Recent decades have seen Ireland become an increasingly multicultural society, the co-existence of diverse cultures manifested through a rich variety of languages, spiritual beliefs and rituals.

People have migrated to Ireland for a myriad of different reasons including fleeing war and persecution, for study and work purposes, to seek new opportunities, and to reunite with family members already here.  The conflict in so many parts of the world has given rise to a huge tide of people who no longer have a safe place to call home.  Many people who arrive here are leaving behind their families, friends and communities in search of a safe haven.  Others have come with close family members, with spouses and children.  Yet others have come alone.   Most who come share the hope of a peaceful existence and an opportunity to contribute to their new communities and society.

The Islamic community has played its own important role in creating the great tapestry of multiple cultures that forms modern day Ireland. Indeed, our Muslim population has grown significantly in the past twenty years and today an estimated 65,000 Muslims call Ireland home. Your community is a multi-dimensional one encompassing citizens from Pakistan, Nigeria, Malaysia, Algeria, Libya, Somalia, South Africa, Syria and Iraq who bring with them their own unique customs, culture, language and family traditions. 

Like so many others who have arrived on our shores as strangers, but with minds open to the forging of new friendships and connections, your road has not always been an easy one.

As President of Ireland, I have had the privilege of visiting many communities across the country and witnessing many remarkable stories of courage, commitment and achievement by so many who came here as immigrants and bravely rose to the challenge of making friends, learning new languages, and adapting to their new country, new home, new landscape and culture.

They have been inspiring stories, written in many cases through the everyday language of community involvement; of participation in voluntary activities, fundraising, sporting events and local clubs and organisations. It is through the building of such social networks, the coming together with others in a spirit of shared interests, goals and objectives, that we create fertile ground for the flourishing of understanding, tolerance and mutual respect.

In our ambition to build such an Ireland, we must ensure we create a landscape in which different cultural identities are enabled to exist in harmony, neither subservient to the other; one which encourages a respectful curiosity about different cultures and enables easy access to all points of entry to Irish culture. 

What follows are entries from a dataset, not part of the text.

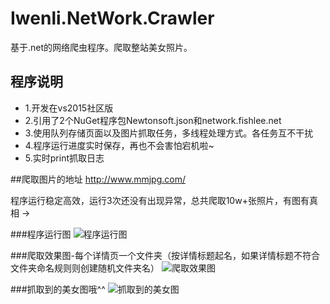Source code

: # Iwenli.NetWork.Crawler
基于.net的网络爬虫程序。爬取整站美女照片。

## 程序说明
+ 1.开发在vs2015社区版
+ 2.引用了2个NuGet程序包Newtonsoft.json和network.fishlee.net
+ 3.使用队列存储页面以及图片抓取任务，多线程处理方式。各任务互不干扰
+ 4.程序运行进度实时保存，再也不会害怕宕机啦~
+ 5.实时print抓取日志

##爬取图片的地址 http://www.mmjpg.com/

程序运行稳定高效，运行3次还没有出现异常，总共爬取10w+张照片，有图有真相 ->

###程序运行图
![程序运行图][1]

###爬取效果图-每个详情页一个文件夹（按详情标题起名，如果详情标题不符合文件夹命名规则则创建随机文件夹名）
![爬取效果图][2]

###抓取到的美女图哦^^
![抓取到的美女图][3]

  [1]: https://github.com/iwenli/Iwenli.NetWork.Crawler/blob/master/Iwenli.NetWork.Crawler/images/QQ%E6%88%AA%E5%9B%BE20170222082454.png
  
  [2]: https://github.com/iwenli/Iwenli.NetWork.Crawler/blob/master/Iwenli.NetWork.Crawler/images/QQ%E6%88%AA%E5%9B%BE20170222082510.png
  
  [3]: https://github.com/iwenli/Iwenli.NetWork.Crawler/blob/master/Iwenli.NetWork.Crawler/images/QQ%E6%88%AA%E5%9B%BE20170222090122.png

This year, of course, the Islamic Cultural Centre celebrates its twentieth anniversary. I would like to take this opportunity to congratulate you on that important landmark, and also to thank you for the important role you have played throughout those two decades in enabling Ireland’s Islamic community to become fully engaged, and active members of their wider social and national community. Through engaged dialogue, constant effort to improve understanding and respect for our differing cultures and beliefs, and a real will to build relationships on all that we have in common, you have provided invaluable opportunities to combat prejudice and misunderstanding, and promote tolerance and acceptance.

May I conclude by thanking you all, once again for the welcome you have extended to me today, just as you so warmly welcome all those who come here to learn, to understand more about your culture, or simply in a spirit of neighbourly goodwill.

I wish you well as you continue with your important work and I am confident that this year’s neighbourhood week will be a fruitful and successful one.